Until recently the checking process had only been focused on transactions and reference data. Thanks to document scanning the checking is now extended to documents such as business reports and searched by SMARAGD TCM for conspicuities, e.g. names from embargo lists. Thereby, the depth of the checking is increased. The file types that can be scanned are Word (doc & docx), unencrypted PDF, Excel and TXT. They are transferred into the system via an adapter. Technically the document scanning is a demanding requirement, based on intelligent algorithms. In order to condense the vast amount of text to relevant passages, each document is divided logically and reduced to the content that is relevant for checking, e.g. names, companies, location, banks. Fillers, verbs, adjectives and redundancies are not considered, because they do not contribute to the recognition of conspicuous content. The automatic speech recognition determines at the beginning whether the text is predominantly German, English or French. The checking afterwards uses the linguistic checking mechanisms that are determined in the algorithm.

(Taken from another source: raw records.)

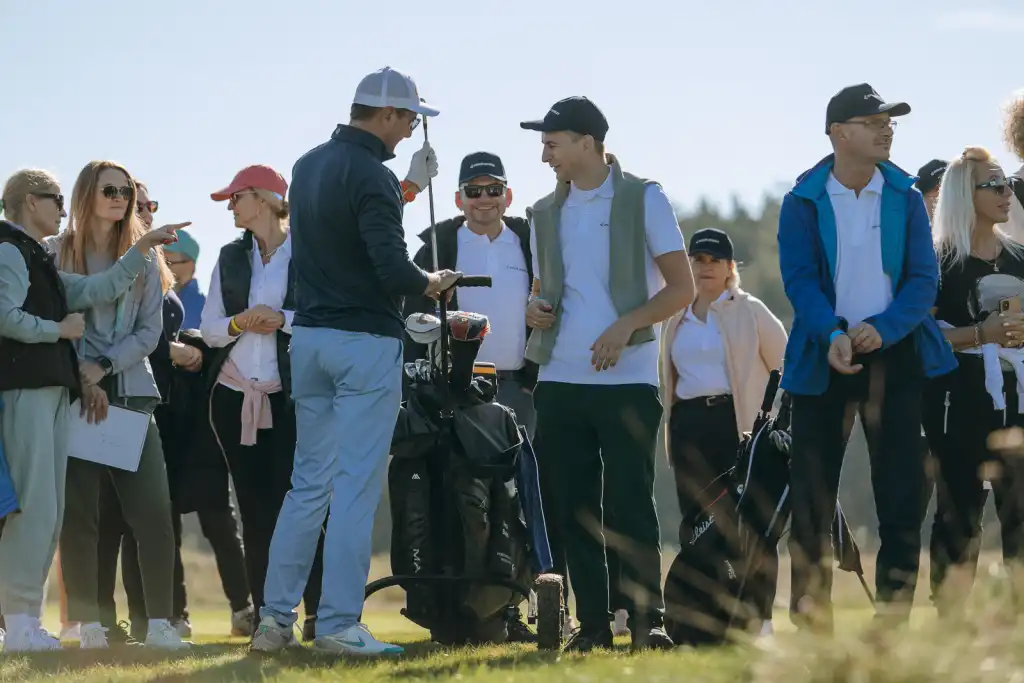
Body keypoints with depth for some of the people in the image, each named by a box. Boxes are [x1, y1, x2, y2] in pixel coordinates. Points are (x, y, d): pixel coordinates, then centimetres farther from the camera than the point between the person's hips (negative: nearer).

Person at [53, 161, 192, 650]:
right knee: (78, 511, -3)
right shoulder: (56, 253, 4)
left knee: (152, 508, -7)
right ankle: (88, 623, 1)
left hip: (130, 392, 2)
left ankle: (160, 622, -6)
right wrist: (80, 380, -10)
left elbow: (149, 331, 5)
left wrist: (103, 366, -9)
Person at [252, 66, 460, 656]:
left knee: (309, 482, 12)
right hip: (366, 342, -8)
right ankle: (339, 625, -7)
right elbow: (392, 269, -22)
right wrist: (430, 283, -3)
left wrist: (408, 188, 27)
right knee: (356, 485, -5)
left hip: (309, 337, 8)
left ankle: (276, 618, 10)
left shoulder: (309, 166, 11)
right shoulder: (372, 176, -16)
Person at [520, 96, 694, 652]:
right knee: (574, 507, 3)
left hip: (627, 378, -5)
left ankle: (647, 618, -5)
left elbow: (681, 287, -3)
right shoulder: (545, 214, 15)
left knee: (630, 502, -8)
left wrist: (626, 325, -17)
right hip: (560, 379, 5)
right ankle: (592, 622, 8)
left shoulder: (644, 200, -1)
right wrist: (535, 309, 0)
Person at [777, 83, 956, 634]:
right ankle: (811, 622, 7)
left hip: (894, 355, 1)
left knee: (902, 495, 0)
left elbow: (923, 278, -2)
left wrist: (882, 328, -20)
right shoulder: (803, 202, -1)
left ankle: (894, 622, 6)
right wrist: (832, 335, -27)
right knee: (812, 494, 0)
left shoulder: (905, 199, 4)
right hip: (825, 359, -1)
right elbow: (799, 279, -10)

Reduction of checking run and performance enhancement
The duration of the checking process is drastically reduced by the exclusion of irrelevant content and thus the overall system performance is enhanced. The checking server functionality goes into action here. At the moment, the system is capable of checking 50 pages in 40 seconds. Thanks to an optionally employable delta configuration only the new hits are displayed with versioned documents. The rest is taken over from material that is already available. When there is a hit inside the system, users have the opportunity to add a comment for further processing at a later date. Moreover, users can deposit an e-mail address that the checking result is sent to automatically. That way, several editors can be informed about the current state.